The Republican governors' counter parts in the U.S. House of Representatives are also not cutting spending where the real money is, such as in military spending, corporate tax cuts and loop holes, and long term health-care costs. Instead, they are cutting programs for the poorest people at home and around the world. This is also just political and not genuine fiscal conservatism. It is a direct attack on programs that help the poor and an all-out defense of the largesse handed out to big corporations and military contractors. If a budget is a moral document, these budget-cutters show that their priorities are to protect the richest Americans and abandon the poorest -- and this is an ideological and moral choice. The proposed House cuts, which were just sent to the Senate, are full of disproportionate cuts to initiatives that have proven to save children's lives and overcome poverty, while leaving untouched the most corrupt and wasteful spending of all American tax dollars -- the Pentagon entitlement program. This is not fiscal integrity; this is hypocrisy.

What Jim Wallis says here, and his subsequent observation that American military spending now constitutes 56 percent of all military spending around the world and is more than the military budgets of the next 20 countries in the world combined, brings me back to the ongoing discussion of the attack on Planned Parenthood on this blog.  As I've said in that discussion and will repeat again: until my brother and sister Catholics who are calling for elimination of federal funds to a program 97% of whose services are medical services to poor women begin talking about withholding their tax dollars used for military expenditures, I will continue not to find the Catholic pro-life movement credible.

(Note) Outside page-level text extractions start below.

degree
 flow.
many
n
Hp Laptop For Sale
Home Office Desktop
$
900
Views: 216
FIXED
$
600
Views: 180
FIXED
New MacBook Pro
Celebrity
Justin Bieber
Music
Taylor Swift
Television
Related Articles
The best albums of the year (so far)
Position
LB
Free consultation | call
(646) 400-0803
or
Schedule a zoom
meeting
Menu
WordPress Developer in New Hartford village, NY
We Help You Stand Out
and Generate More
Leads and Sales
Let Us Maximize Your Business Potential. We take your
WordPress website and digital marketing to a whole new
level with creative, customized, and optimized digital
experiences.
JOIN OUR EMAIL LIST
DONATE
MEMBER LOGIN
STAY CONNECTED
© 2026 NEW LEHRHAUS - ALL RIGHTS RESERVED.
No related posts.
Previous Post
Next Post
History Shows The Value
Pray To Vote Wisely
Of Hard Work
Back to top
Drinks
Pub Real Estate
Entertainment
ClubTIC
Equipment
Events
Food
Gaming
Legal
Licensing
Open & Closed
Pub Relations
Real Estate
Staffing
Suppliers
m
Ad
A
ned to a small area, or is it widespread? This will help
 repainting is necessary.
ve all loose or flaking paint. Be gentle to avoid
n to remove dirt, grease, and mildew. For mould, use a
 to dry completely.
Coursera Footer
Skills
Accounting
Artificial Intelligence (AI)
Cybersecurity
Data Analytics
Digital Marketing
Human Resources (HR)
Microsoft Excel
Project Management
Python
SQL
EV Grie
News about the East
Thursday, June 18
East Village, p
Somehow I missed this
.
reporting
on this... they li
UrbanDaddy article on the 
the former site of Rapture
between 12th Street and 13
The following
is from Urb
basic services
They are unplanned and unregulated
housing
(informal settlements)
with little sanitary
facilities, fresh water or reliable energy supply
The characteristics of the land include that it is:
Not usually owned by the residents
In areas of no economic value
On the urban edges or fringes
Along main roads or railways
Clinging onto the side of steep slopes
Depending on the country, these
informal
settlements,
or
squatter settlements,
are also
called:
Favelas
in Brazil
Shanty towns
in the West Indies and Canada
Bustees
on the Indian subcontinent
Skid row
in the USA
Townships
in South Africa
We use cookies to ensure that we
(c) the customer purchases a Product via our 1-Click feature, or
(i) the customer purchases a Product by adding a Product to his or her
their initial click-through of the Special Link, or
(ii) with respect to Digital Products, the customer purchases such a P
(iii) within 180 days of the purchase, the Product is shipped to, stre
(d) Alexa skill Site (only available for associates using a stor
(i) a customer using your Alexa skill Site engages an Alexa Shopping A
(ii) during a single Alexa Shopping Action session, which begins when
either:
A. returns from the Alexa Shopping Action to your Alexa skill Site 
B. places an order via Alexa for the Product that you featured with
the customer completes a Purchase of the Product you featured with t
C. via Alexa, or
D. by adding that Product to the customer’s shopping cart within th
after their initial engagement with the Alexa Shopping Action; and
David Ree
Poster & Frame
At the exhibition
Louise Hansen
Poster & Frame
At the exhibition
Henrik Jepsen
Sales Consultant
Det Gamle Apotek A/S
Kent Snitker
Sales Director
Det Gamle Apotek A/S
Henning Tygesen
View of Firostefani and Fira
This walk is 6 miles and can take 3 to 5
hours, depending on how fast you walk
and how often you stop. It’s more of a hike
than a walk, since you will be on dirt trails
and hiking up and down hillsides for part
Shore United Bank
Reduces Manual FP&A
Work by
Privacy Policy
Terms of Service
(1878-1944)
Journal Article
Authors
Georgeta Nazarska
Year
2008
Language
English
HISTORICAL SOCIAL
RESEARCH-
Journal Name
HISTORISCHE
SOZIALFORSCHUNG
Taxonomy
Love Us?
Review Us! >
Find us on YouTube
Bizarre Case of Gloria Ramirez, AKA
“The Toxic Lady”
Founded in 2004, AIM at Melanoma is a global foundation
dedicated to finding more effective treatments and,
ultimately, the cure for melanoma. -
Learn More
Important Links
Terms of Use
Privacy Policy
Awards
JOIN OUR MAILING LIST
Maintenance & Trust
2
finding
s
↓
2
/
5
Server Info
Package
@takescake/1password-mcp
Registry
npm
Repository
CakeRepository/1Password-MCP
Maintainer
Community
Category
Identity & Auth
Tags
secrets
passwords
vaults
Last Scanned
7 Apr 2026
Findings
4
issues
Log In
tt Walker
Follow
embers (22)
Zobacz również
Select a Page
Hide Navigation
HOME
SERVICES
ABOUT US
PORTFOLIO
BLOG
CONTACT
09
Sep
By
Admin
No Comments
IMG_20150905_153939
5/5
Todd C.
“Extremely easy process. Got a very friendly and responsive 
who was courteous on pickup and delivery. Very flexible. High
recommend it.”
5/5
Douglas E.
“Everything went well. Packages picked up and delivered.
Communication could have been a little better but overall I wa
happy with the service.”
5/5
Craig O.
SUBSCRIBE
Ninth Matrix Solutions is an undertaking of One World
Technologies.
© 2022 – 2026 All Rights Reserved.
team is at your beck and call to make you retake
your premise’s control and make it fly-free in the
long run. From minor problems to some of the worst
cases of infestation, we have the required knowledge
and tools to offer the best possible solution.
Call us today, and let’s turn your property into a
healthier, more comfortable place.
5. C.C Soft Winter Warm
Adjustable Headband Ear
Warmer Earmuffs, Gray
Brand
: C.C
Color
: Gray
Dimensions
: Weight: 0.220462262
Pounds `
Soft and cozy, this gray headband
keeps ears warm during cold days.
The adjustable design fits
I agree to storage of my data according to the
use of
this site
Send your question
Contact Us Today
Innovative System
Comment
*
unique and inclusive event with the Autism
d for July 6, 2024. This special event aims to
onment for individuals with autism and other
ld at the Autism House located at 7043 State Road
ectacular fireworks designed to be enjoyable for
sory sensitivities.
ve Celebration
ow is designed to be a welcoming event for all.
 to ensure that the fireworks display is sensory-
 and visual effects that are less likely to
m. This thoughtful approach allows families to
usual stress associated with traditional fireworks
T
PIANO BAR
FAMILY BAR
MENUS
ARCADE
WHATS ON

Though many Catholics have allowed themselves to be duped by the lie that their tax dollars support abortions through Planned Parenthood, no tax dollars may be used to support abortions.  This is expressly forbidden by law.

But all of us are funding that out-of-control military budget through our tax dollars.  All of us are buying weapons and assisting wars through our tax dollars.  Even if the question of war is morally debatable, there is something extremely troubling, in moral terms, about the selective blindness of the Catholic pro-life movement in the U.S.--and, now, about its willingness to collude in and egg on a cynical politically motivated attack on an organization providing much-needed medical services to poor women.

While those applauding the attack on Planned Parenthood aren't talking about how their tax monies fund the production of weapons and the waging of wars.  If pro-life means anything at all, pro-life means pro-life.